RISUG has been safe and effective in 25 years of animal and human trials (Misro et al., 1979; Guha et al., 1985; Sethi, Srivastava, & Singh, 1989; Guha et al., 1990; Sethi, Srivastava, Singh, Bhatia et al., 1990; Sethi, Srivastava, Singh, & Nath, 1990; Sethi et al., 1991; Sethi et al., 1992; Lohiya, Manivannan, & Mishra, 1998; Manivannan et al., 1999; Lohiya et al., 2000; Sharma et al., 2001; Chaudhury et al., 2002; Chaki et al., 2003; Mishra et al., 2003; Manivannan et al., 2005; Lohiya et al., 2005). Studies have tested, among other things, its dosage and length of action in monkeys and men, its reversibility in rats, its reversibility multiple times in monkeys, its teratogenic potential in rats and rabbits, its toxicity in rats and monkeys, its ultrastructural effect in the vas deferens before and after removal in monkeys, its effect on seminal plasma metabolites and the prostate in men, its ultrastructural effect on sperm in monkeys, and the status of semen and accessory sex gland function in monkeys and men. (For a full bibliography of RISUG publications, click here.)
Questions remain about the likelihood of pregnancy after reversing RISUG after long periods of use, especially since in the monkey study, cellular changes appeared in some of the sperm-producing tubules at the center of the testes after one year (Mishra et al., 2003). However, a recently published follow-up provides reassurance and additional information: the testes and vas deferens gradually returned to normal within 150 days of reversal (Lohiya et al., 2005).
The monkey study published in 2005 reported on reversal after about 18 months of use. However, several dozen men from the first clinical trials have been using the method for a decade or more. It would be reassuring and informative to reverse the procedure in some of those volunteers in order to determine their subsequent fertility.
Of all the methods discussed in MCIP’s 1994 review, RISUG is the one that has made the most significant progress. Researchers have completed preliminary trials in humans, and 140 men are enrolled so far in a larger trial. RISUG was the subject of a 2002 site visit by a World Health Organization team. However, dedication will be required to bring RISUG to market.
To gain approval in India, RISUG must have enough government support to finance the next set of studies — and enough high-level support to cut through red tape. It is essential for RISUG’s progress that RISUG be seen as a technology eagerly awaited by the world. Publicity and public pressure for research can help.
To gain approval outside India, governments and the nonprofit sector must begin duplicating older animal safety studies on a larger scale, with state-of-the-art instruments, for a longer study period, and with extensive record-keeping. Without those animal studies, approval for human studies is unlikely. Though men are eager for this new contraceptive and would like to accelerate the process, studies must start at the beginning. Nonetheless, no country except India has yet begun studying RISUG. Men and women interested in RISUG should have one goal: convince policymakers to begin such research.

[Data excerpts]
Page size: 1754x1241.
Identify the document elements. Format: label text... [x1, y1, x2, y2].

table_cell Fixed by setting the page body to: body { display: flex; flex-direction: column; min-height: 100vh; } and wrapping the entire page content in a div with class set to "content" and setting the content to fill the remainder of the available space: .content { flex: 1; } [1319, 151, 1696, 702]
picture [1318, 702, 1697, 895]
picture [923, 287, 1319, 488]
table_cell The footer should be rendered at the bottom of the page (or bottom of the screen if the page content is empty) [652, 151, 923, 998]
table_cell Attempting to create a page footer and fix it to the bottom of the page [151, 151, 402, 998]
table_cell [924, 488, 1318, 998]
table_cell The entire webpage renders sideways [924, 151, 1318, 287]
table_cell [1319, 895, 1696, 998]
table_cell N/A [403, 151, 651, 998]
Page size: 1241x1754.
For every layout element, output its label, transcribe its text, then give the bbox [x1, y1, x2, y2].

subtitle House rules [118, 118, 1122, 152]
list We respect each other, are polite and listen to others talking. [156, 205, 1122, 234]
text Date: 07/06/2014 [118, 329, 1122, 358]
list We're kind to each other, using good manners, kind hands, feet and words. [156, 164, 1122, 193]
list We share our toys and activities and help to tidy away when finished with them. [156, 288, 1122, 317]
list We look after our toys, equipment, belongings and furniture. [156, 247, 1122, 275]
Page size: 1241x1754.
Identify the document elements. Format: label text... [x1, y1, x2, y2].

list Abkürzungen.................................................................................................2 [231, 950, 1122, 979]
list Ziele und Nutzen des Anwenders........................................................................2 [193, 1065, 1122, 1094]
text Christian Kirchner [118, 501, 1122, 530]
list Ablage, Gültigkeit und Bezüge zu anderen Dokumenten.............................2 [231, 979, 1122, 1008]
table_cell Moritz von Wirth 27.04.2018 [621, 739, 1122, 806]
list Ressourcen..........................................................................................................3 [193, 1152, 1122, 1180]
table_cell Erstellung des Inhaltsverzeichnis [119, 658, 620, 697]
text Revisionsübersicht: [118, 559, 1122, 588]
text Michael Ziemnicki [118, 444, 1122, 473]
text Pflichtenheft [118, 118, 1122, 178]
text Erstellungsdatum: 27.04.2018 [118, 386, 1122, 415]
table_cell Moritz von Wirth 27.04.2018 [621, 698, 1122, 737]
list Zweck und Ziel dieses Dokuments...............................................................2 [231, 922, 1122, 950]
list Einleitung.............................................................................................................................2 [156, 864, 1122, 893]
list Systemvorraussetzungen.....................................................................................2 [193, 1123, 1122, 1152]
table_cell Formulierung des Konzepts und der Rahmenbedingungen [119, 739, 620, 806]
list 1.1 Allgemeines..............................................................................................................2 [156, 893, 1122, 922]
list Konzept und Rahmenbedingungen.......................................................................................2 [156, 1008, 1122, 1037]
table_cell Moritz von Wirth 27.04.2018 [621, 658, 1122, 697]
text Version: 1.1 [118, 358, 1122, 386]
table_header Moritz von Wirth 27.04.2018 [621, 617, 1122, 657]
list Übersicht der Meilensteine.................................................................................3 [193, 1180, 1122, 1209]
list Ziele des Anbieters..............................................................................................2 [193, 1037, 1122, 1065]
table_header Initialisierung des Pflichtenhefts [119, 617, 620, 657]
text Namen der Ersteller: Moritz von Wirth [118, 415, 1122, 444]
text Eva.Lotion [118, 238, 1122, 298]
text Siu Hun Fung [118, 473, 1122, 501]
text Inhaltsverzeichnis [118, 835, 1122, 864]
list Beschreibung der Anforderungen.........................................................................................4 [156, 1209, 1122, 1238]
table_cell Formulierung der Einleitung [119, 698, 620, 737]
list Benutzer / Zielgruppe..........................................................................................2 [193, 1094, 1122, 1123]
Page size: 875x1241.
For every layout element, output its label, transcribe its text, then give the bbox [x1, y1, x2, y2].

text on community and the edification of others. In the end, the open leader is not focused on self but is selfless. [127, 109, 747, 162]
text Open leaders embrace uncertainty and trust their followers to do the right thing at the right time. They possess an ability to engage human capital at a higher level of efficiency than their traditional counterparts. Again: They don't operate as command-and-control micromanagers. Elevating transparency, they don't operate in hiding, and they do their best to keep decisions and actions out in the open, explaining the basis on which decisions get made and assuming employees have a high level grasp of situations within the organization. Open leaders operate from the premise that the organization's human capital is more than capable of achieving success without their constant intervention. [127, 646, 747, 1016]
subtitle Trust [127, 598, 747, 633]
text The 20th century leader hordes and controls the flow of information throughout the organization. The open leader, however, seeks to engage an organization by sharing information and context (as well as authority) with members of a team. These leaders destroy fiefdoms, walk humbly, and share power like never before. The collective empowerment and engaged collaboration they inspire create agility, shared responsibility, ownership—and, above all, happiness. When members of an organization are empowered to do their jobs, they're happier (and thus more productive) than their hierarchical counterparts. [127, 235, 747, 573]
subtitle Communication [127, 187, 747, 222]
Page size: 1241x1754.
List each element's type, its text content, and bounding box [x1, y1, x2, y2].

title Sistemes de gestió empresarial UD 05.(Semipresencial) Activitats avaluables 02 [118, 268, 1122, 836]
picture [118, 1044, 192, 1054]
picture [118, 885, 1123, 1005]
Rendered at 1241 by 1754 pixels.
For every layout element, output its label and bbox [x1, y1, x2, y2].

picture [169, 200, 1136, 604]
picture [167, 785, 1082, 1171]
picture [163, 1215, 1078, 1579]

* _WORK INSTRUCTION 1_:
Rewrite everything in the RISUG text from "Questions remain about" down to "(Lohiya et al., 2005).", substituting "testicles" for "testes".
* _WORK INSTRUCTION 2_:
Decide whether each statement below agrees with the RISUG text. Answer yes or no for each, and quote the words of the text that settle it.
(a) The monkey study published in 2005 examined reversal after roughly 18 months of use.
(b) About 240 men are enrolled so far in the larger trial.
(c) Several countries besides India have begun studying RISUG.

* _EXPECTED OUTPUT 1_:
Questions remain about the likelihood of pregnancy after reversing RISUG after long periods of use, especially since in the monkey study, cellular changes appeared in some of the sperm-producing tubules at the center of the testicles after one year (Mishra et al., 2003). However, a recently published follow-up provides reassurance and additional information: the testicles and vas deferens gradually returned to normal within 150 days of reversal (Lohiya et al., 2005).

* _EXPECTED OUTPUT 2_:
(a) Yes: "The monkey study published in 2005 reported on reversal after about 18 months of use."
(b) No: "140 men are enrolled so far in a larger trial."
(c) No: "no country except India has yet begun studying RISUG."